*** Records for this task ***

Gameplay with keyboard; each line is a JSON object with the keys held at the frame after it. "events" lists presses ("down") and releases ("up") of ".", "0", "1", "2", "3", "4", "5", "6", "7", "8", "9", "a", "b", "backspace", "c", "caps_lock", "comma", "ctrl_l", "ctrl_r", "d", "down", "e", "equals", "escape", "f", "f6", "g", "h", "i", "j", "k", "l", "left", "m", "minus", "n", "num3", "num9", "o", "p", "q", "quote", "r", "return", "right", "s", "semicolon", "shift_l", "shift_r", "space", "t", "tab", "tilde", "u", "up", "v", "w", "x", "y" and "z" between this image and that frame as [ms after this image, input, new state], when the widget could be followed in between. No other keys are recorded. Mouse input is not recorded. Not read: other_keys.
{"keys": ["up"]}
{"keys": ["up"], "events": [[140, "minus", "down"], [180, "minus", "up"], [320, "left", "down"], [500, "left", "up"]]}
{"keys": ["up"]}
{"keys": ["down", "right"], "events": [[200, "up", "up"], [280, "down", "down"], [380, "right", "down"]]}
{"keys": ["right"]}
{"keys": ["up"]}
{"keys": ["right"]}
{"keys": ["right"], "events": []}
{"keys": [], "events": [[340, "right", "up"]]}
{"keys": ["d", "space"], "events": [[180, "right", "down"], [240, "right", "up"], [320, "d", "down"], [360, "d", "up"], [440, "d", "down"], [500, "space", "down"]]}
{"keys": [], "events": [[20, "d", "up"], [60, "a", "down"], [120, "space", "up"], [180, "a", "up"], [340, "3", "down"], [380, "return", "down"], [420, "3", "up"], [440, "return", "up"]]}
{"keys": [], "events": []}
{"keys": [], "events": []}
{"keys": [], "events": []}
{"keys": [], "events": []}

*** End of Records for this task ***

**Exercise**
Gather all lines from the records above in which "down" appears.

**Solution to the problem**
Gameplay with keyboard; each line is a JSON object with the keys held at the frame after it. "events" lists presses ("down") and releases ("up") of ".", "0", "1", "2", "3", "4", "5", "6", "7", "8", "9", "a", "b", "backspace", "c", "caps_lock", "comma", "ctrl_l", "ctrl_r", "d", "down", "e", "equals", "escape", "f", "f6", "g", "h", "i", "j", "k", "l", "left", "m", "minus", "n", "num3", "num9", "o", "p", "q", "quote", "r", "return", "right", "s", "semicolon", "shift_l", "shift_r", "space", "t", "tab", "tilde", "u", "up", "v", "w", "x", "y" and "z" between this image and that frame as [ms after this image, input, new state], when the widget could be followed in between. No other keys are recorded. Mouse input is not recorded. Not read: other_keys.
{"keys": ["up"], "events": [[140, "minus", "down"], [180, "minus", "up"], [320, "left", "down"], [500, "left", "up"]]}
{"keys": ["down", "right"], "events": [[200, "up", "up"], [280, "down", "down"], [380, "right", "down"]]}
{"keys": ["d", "space"], "events": [[180, "right", "down"], [240, "right", "up"], [320, "d", "down"], [360, "d", "up"], [440, "d", "down"], [500, "space", "down"]]}
{"keys": [], "events": [[20, "d", "up"], [60, "a", "down"], [120, "space", "up"], [180, "a", "up"], [340, "3", "down"], [380, "return", "down"], [420, "3", "up"], [440, "return", "up"]]}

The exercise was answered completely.